后来去网上搜索比对率低的原因,在 github 上发现相应解答,加入 --outFilterScoreMinOverLread 0.3 和 --outFilterMatchNminOverLread 0.3 参数
$STAR --runThreadN 20 --genomeDir hun_db/ --readFilesCommand zcat --readFilesIn _Lh1-1_S110_L007_R1_001.fastq.gz _Lh1-1_S110_L007_R2_001.fastq.gz --outFileNamePrefix S1-1fli --outReadsUnmapped Fastx --outSAMtype SAM --outFilterScoreMinOverLread 0.3 --outFilterMatchNminOverLread 0.3 | |
$less S1-1fliLog.finall.out | |
Started job on | Aug 27 09:52:31 | |
Started mapping on | Aug 27 09:52:37 | |
Finished on | Aug 27 13:02:11 | |
Mapping speed, Million of reads per hour | 8.08 | |
Number of input reads | 25517519 | |
Average input read length | 300 | |
UNIQUE READS: | |
Uniquely mapped reads number | 16371292 | |
Uniquely mapped reads % | 64.16% | |
$STAR --runThreadN 20 --genomeDir cocco/ --readFilesCommand zcat --readFilesIn _Lh1-1_S110_L007_R1_001.fastq.gz _Lh1-1_S110_L007_R2_001.fastq.gz --outFileNamePrefix S1-1Cfli --outReadsUnmapped Fastx --outSAMtype SAM --outFilterScoreMinOverLread 0.3 --outFilterMatchNminOverLread 0.3 | |
$less S1-1CfliLog.final.out | |
Started job on | Aug 27 09:52:51 | |
Started mapping on | Aug 27 09:52:53 | |
Finished on | Aug 28 04:02:41 | |
Mapping speed, Million of reads per hour | 1.40 | |
Number of input reads | 25517519 | |
Average input read length | 300 | |
UNIQUE READS: | |
Uniquely mapped reads number | 1475579 | |
Uniquely mapped reads % | 5.78% |
对率有 5.78%,提高了一点。
接下来,我使用真菌的 unmapped reads 进行比对,看看没有比到真菌上的 reads 有多少是藻类的。

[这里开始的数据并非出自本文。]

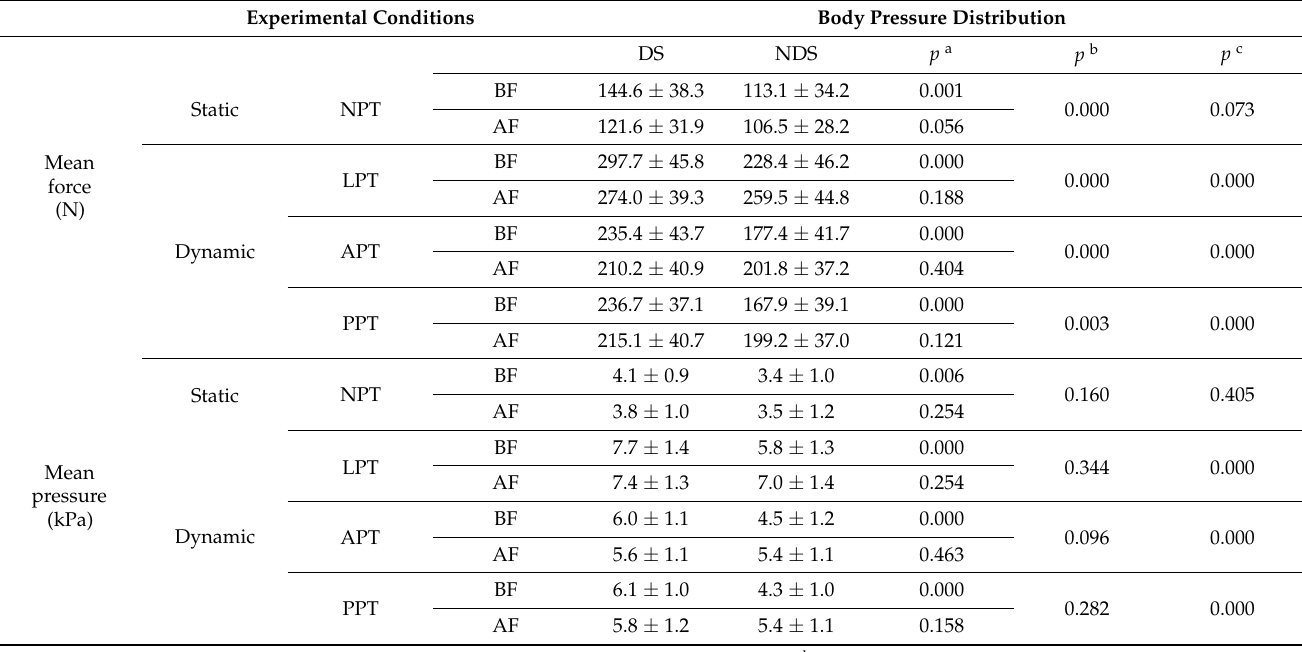
Table 1. Differences in body pressure distribution on the dominant side (DS) and non-dominant side (NDS) between before (BF) and after (AF) performing the exercise under four conditions: no pelvic tilt (NPT), lateral pelvic tilt (LPT), anterior pelvic tilt (APT), and posterior pelvic tilt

$awk -F " " '{print $1}' S1-1fliUnmapped.out.mate1| awk '{if (NR%4==1||NR%4=3) print}' > S1-1fli.left.fa | |
$sed -i "s/@/>/g" S1-1.left.fa | |
$awk -F " " '{print $1}' S1-1fliUnmapped.out.mate2| awk '{if (NR%4==1||NR%4=3) print}' > S1-1fli.right.fa | |
$sed -i "s/@/>/g" S1-1.right.fa | |
$STAR --runThreadN 20 --genomeDir cocco/ --readFilesIn S1-1fli.left.fa S1-1fli.right.fa --outSAMtype SAM --outFileNamePrefix S1-1Ufli --outReadsUnmapped Fastx --outFilterScoreMinOverLread 0.3 --outFilterMatchNminOverLread 0.3 | |
$less S1-1UfliLog.final.out | |
Started job on | Aug 27 14:28:39 | |
Started mapping on | Aug 27 14:28:44 | |
Finished on | Aug 27 21:38:00 | |
Mapping speed, Million of reads per hour | 0.86 | |
Number of input reads | 6123885 | |
Average input read length | 300 | |
UNIQUE READS: | |
Uniquely mapped reads number | 1441904 | |
Uniquely mapped reads % | 23.55% |
也就是说,在剩余的 36% 未比对的 reads 中有 23% 属于 Coccomyxa,总比对率有 70% 左右,地上部位按照相同的步骤进行比对有 83% 的比对率,这个现象也正常,因为地下部位的组织特别复杂,在取样时肯定包含了很多杂质,比对率肯定比地上部位低。
# 总结
目前已经可以确定地下部位的藻类就是 Coccomyxa 属的,是不是 Coccomyxa subellipsoidea 目前还不确定,接下来的工作是确定地下部位未比对上 reads 的所属。